When asking about maximizing your TC, consider whether that's your only requirement, and what qualities of FAANG or FAANG-like-TC companies you have to accept to get that money.

neilv | 2 months ago

Did you check levels.fyi? Companies like Databricks, Roblox, Rppling, Plaid, Airtable etc

Rastonbury | 2 months ago

[flagged]

bbkj | 2 months ago

According to levels.fyi, FAANG only pays the most at the most experienced levels. I'm not sure if those are even hired for, they might be promoted into.

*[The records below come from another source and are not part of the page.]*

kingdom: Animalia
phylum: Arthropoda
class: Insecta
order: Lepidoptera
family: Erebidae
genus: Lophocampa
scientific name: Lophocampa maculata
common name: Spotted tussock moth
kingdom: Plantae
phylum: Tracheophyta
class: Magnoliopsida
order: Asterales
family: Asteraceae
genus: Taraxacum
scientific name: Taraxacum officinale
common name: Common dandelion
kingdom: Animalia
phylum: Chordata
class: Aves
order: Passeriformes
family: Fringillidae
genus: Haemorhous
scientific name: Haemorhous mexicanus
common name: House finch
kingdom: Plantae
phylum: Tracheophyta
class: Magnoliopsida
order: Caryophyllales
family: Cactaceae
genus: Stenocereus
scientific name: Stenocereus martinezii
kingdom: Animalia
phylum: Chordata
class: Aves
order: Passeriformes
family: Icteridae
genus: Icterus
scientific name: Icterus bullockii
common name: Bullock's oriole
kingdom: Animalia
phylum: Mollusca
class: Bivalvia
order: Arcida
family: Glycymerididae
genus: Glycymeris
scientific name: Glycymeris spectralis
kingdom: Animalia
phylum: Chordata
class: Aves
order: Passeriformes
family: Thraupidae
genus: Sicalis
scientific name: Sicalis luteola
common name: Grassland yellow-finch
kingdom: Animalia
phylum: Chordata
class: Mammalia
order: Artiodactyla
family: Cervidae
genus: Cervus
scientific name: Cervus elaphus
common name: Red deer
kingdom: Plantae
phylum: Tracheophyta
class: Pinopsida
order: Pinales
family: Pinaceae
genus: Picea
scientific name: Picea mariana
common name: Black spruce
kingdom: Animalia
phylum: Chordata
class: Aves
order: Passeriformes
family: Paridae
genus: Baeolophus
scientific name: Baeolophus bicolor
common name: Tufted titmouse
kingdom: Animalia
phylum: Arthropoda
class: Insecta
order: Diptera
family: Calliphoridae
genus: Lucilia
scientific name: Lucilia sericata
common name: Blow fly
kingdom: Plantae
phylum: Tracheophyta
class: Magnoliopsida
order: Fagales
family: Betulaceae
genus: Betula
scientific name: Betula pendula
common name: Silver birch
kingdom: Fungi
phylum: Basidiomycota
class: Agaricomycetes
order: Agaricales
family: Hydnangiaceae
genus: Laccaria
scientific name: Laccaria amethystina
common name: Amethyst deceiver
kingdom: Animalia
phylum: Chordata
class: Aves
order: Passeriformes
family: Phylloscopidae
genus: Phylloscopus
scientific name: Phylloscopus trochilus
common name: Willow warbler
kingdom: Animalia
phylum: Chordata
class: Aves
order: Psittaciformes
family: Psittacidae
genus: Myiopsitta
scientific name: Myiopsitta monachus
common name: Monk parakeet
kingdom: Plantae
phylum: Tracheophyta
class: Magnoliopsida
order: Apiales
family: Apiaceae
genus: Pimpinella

Of the rest, the top paying ones seem to be fintech and AI startups. Only Netflix still scores high in top salaries.

It would make sense too, as they have a lot of leverage. Lots of people joining are happy to take a cut just to have the FAANG name on their resume. And I saw someone mention the average tenure is about 1.7 years.

muzani | 2 months ago

FANG envy and fomo. ladder climbing.

dont compare yourself with others. focus on your art. be a craftsman at whatever you do. eventually opportunities will beckon or not, and either is fine.

ai4ever | 2 months ago

Using your own example, every "avg startup" engineer who is overemployed with only two gigs is matching FAANG money.

schmookeeg | 2 months ago

Are you counting the $1m in options as compensation? If so, plenty of startups will offer you that.